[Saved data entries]
━━━━━━━━
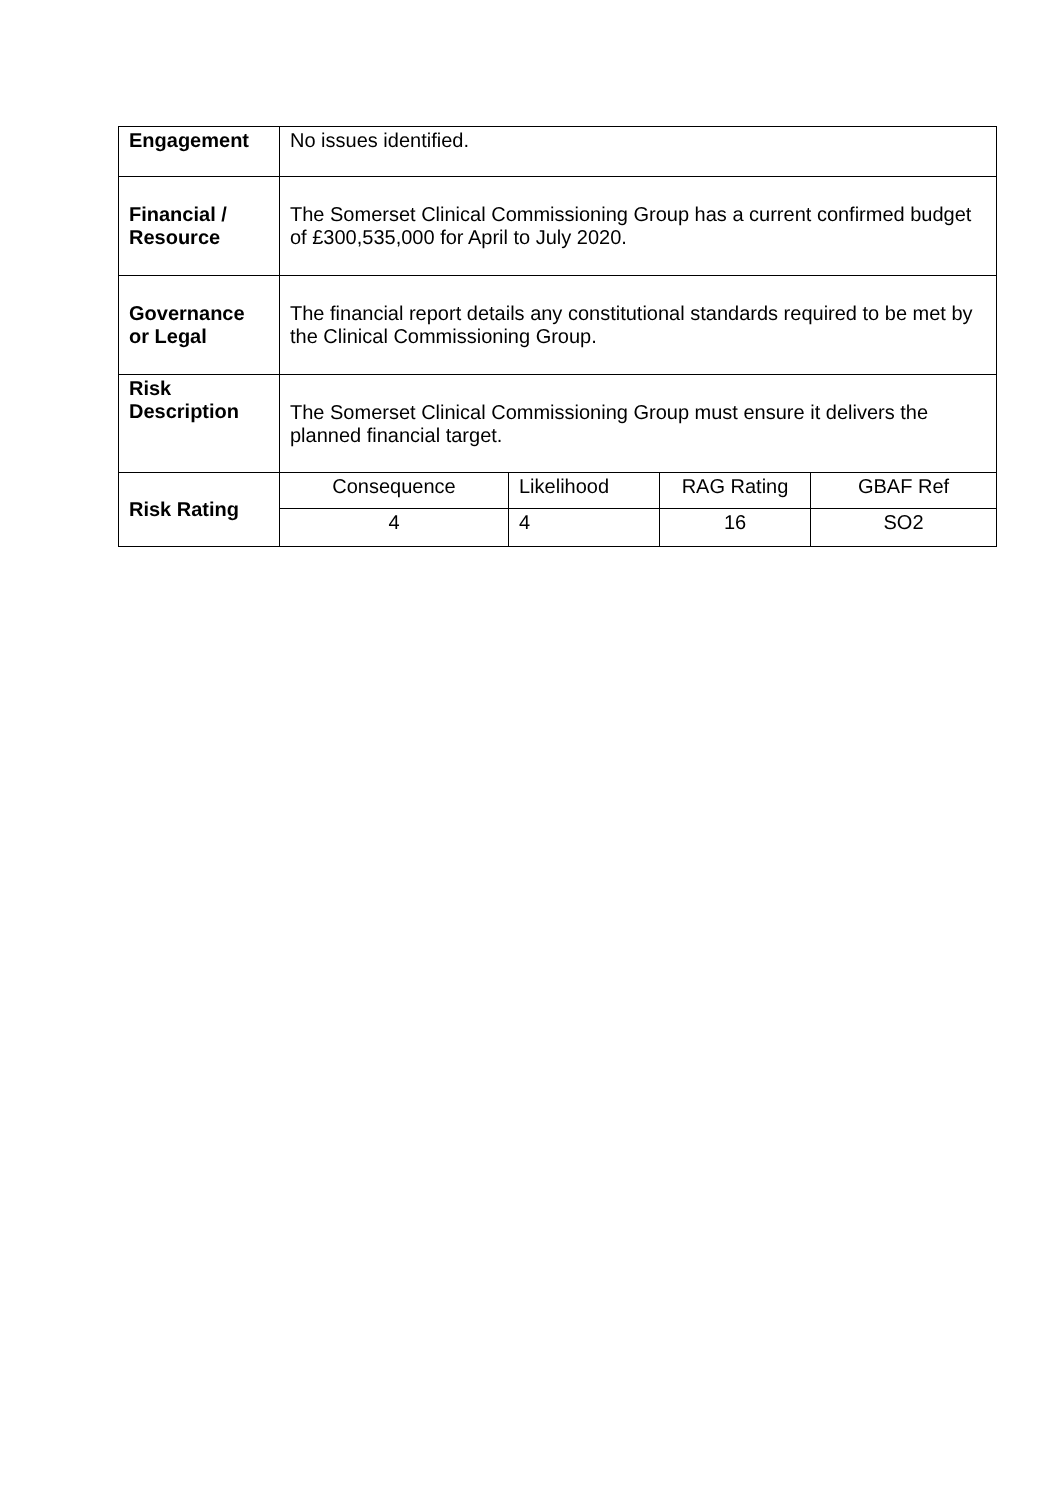| Engagement | No issues identified. | | | |
| Financial / Resource | The Somerset Clinical Commissioning Group has a current confirmed budget of £300,535,000 for April to July 2020. | | | |
| Governance or Legal | The financial report details any constitutional standards required to be met by the Clinical Commissioning Group. | | | |
| Risk Description | The Somerset Clinical Commissioning Group must ensure it delivers the planned financial target. | | | |
| Risk Rating | Consequence | Likelihood | RAG Rating | GBAF Ref |
| | 4 | 4 | 16 | SO2 |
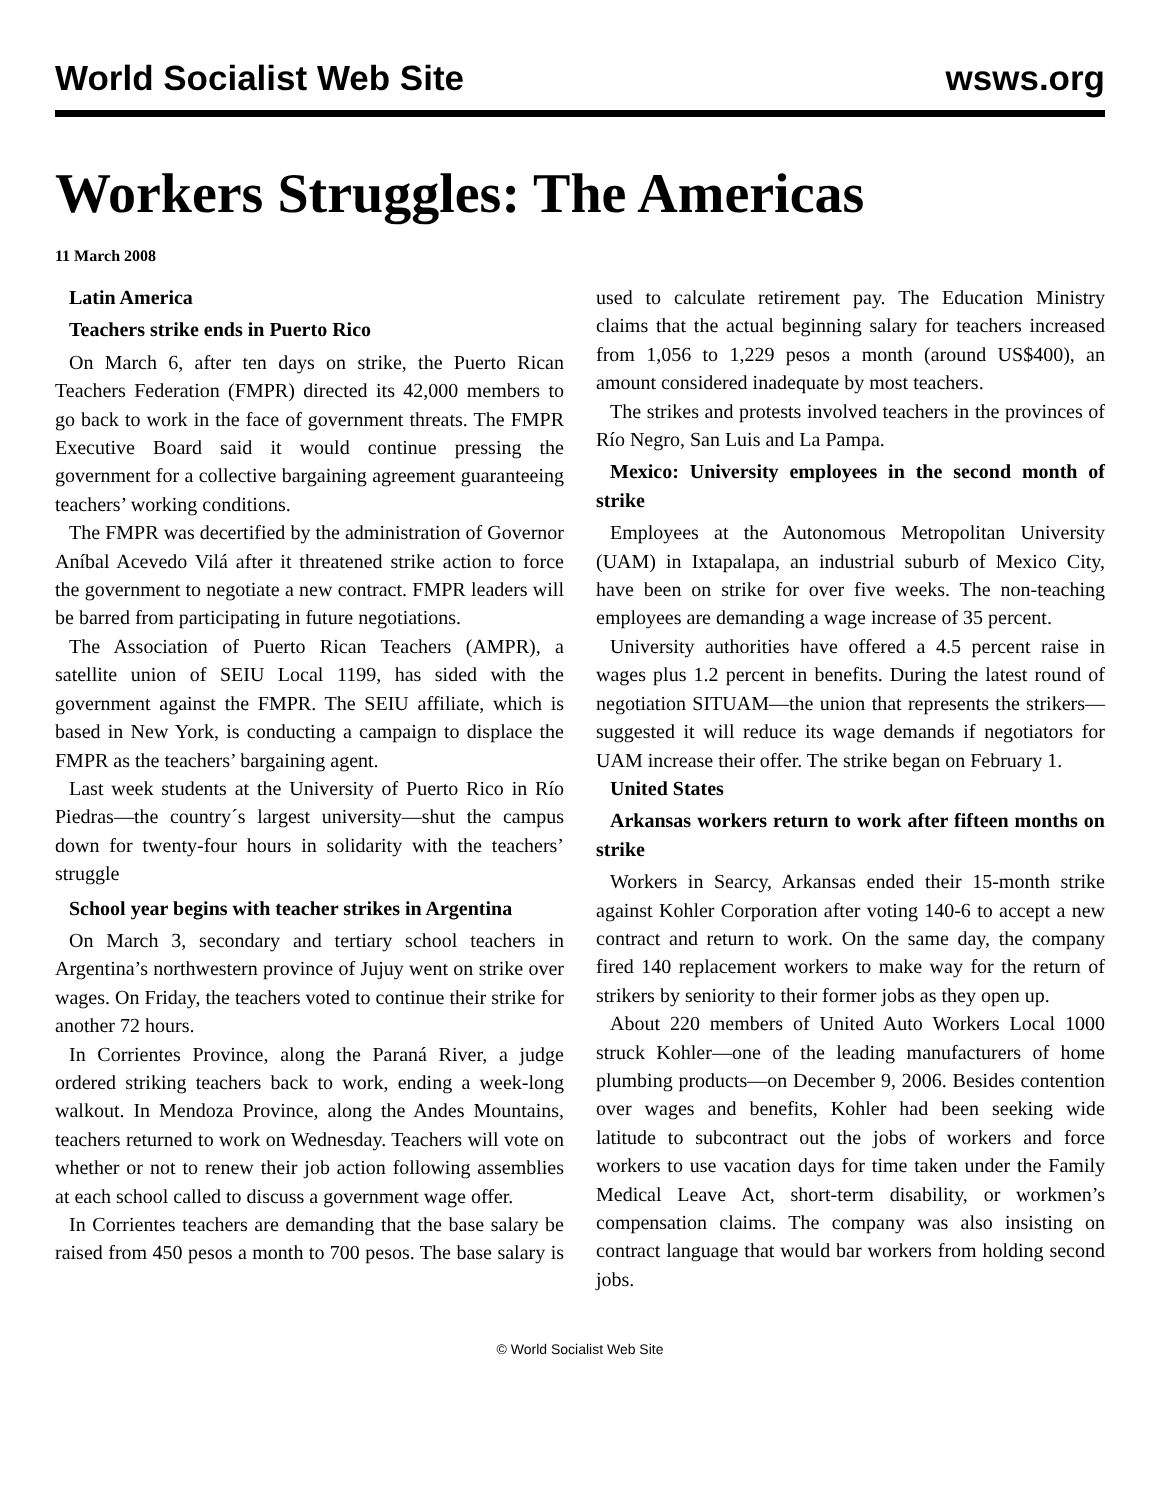World Socialist Web Site wsws.org
Workers Struggles: The Americas
11 March 2008
Latin America
Teachers strike ends in Puerto Rico
On March 6, after ten days on strike, the Puerto Rican Teachers Federation (FMPR) directed its 42,000 members to go back to work in the face of government threats. The FMPR Executive Board said it would continue pressing the government for a collective bargaining agreement guaranteeing teachers’ working conditions.
The FMPR was decertified by the administration of Governor Aníbal Acevedo Vilá after it threatened strike action to force the government to negotiate a new contract. FMPR leaders will be barred from participating in future negotiations.
The Association of Puerto Rican Teachers (AMPR), a satellite union of SEIU Local 1199, has sided with the government against the FMPR. The SEIU affiliate, which is based in New York, is conducting a campaign to displace the FMPR as the teachers’ bargaining agent.
Last week students at the University of Puerto Rico in Río Piedras—the country´s largest university—shut the campus down for twenty-four hours in solidarity with the teachers’ struggle
School year begins with teacher strikes in Argentina
On March 3, secondary and tertiary school teachers in Argentina’s northwestern province of Jujuy went on strike over wages. On Friday, the teachers voted to continue their strike for another 72 hours.
In Corrientes Province, along the Paraná River, a judge ordered striking teachers back to work, ending a week-long walkout. In Mendoza Province, along the Andes Mountains, teachers returned to work on Wednesday. Teachers will vote on whether or not to renew their job action following assemblies at each school called to discuss a government wage offer.
In Corrientes teachers are demanding that the base salary be raised from 450 pesos a month to 700 pesos. The base salary is used to calculate retirement pay. The Education Ministry claims that the actual beginning salary for teachers increased from 1,056 to 1,229 pesos a month (around US$400), an amount considered inadequate by most teachers.
The strikes and protests involved teachers in the provinces of Río Negro, San Luis and La Pampa.
Mexico: University employees in the second month of strike
Employees at the Autonomous Metropolitan University (UAM) in Ixtapalapa, an industrial suburb of Mexico City, have been on strike for over five weeks. The non-teaching employees are demanding a wage increase of 35 percent.
University authorities have offered a 4.5 percent raise in wages plus 1.2 percent in benefits. During the latest round of negotiation SITUAM—the union that represents the strikers—suggested it will reduce its wage demands if negotiators for UAM increase their offer. The strike began on February 1.
United States
Arkansas workers return to work after fifteen months on strike
Workers in Searcy, Arkansas ended their 15-month strike against Kohler Corporation after voting 140-6 to accept a new contract and return to work. On the same day, the company fired 140 replacement workers to make way for the return of strikers by seniority to their former jobs as they open up.
About 220 members of United Auto Workers Local 1000 struck Kohler—one of the leading manufacturers of home plumbing products—on December 9, 2006. Besides contention over wages and benefits, Kohler had been seeking wide latitude to subcontract out the jobs of workers and force workers to use vacation days for time taken under the Family Medical Leave Act, short-term disability, or workmen’s compensation claims. The company was also insisting on contract language that would bar workers from holding second jobs.
© World Socialist Web Site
━━━━━━━━
Without carrying over any picture, write out the entries above once more, exactly.

| Engagement | No issues identified. | | | |
| Financial / Resource | The Somerset Clinical Commissioning Group has a current confirmed budget of £300,535,000 for April to July 2020. | | | |
| Governance or Legal | The financial report details any constitutional standards required to be met by the Clinical Commissioning Group. | | | |
| Risk Description | The Somerset Clinical Commissioning Group must ensure it delivers the planned financial target. | | | |
| Risk Rating | Consequence | Likelihood | RAG Rating | GBAF Ref |
| | 4 | 4 | 16 | SO2 |
World Socialist Web Site wsws.org
Workers Struggles: The Americas
11 March 2008
Latin America
Teachers strike ends in Puerto Rico
On March 6, after ten days on strike, the Puerto Rican Teachers Federation (FMPR) directed its 42,000 members to go back to work in the face of government threats. The FMPR Executive Board said it would continue pressing the government for a collective bargaining agreement guaranteeing teachers’ working conditions.
The FMPR was decertified by the administration of Governor Aníbal Acevedo Vilá after it threatened strike action to force the government to negotiate a new contract. FMPR leaders will be barred from participating in future negotiations.
The Association of Puerto Rican Teachers (AMPR), a satellite union of SEIU Local 1199, has sided with the government against the FMPR. The SEIU affiliate, which is based in New York, is conducting a campaign to displace the FMPR as the teachers’ bargaining agent.
Last week students at the University of Puerto Rico in Río Piedras—the country´s largest university—shut the campus down for twenty-four hours in solidarity with the teachers’ struggle
School year begins with teacher strikes in Argentina
On March 3, secondary and tertiary school teachers in Argentina’s northwestern province of Jujuy went on strike over wages. On Friday, the teachers voted to continue their strike for another 72 hours.
In Corrientes Province, along the Paraná River, a judge ordered striking teachers back to work, ending a week-long walkout. In Mendoza Province, along the Andes Mountains, teachers returned to work on Wednesday. Teachers will vote on whether or not to renew their job action following assemblies at each school called to discuss a government wage offer.
In Corrientes teachers are demanding that the base salary be raised from 450 pesos a month to 700 pesos. The base salary is used to calculate retirement pay. The Education Ministry claims that the actual beginning salary for teachers increased from 1,056 to 1,229 pesos a month (around US$400), an amount considered inadequate by most teachers.
The strikes and protests involved teachers in the provinces of Río Negro, San Luis and La Pampa.
Mexico: University employees in the second month of strike
Employees at the Autonomous Metropolitan University (UAM) in Ixtapalapa, an industrial suburb of Mexico City, have been on strike for over five weeks. The non-teaching employees are demanding a wage increase of 35 percent.
University authorities have offered a 4.5 percent raise in wages plus 1.2 percent in benefits. During the latest round of negotiation SITUAM—the union that represents the strikers—suggested it will reduce its wage demands if negotiators for UAM increase their offer. The strike began on February 1.
United States
Arkansas workers return to work after fifteen months on strike
Workers in Searcy, Arkansas ended their 15-month strike against Kohler Corporation after voting 140-6 to accept a new contract and return to work. On the same day, the company fired 140 replacement workers to make way for the return of strikers by seniority to their former jobs as they open up.
About 220 members of United Auto Workers Local 1000 struck Kohler—one of the leading manufacturers of home plumbing products—on December 9, 2006. Besides contention over wages and benefits, Kohler had been seeking wide latitude to subcontract out the jobs of workers and force workers to use vacation days for time taken under the Family Medical Leave Act, short-term disability, or workmen’s compensation claims. The company was also insisting on contract language that would bar workers from holding second jobs.
© World Socialist Web Site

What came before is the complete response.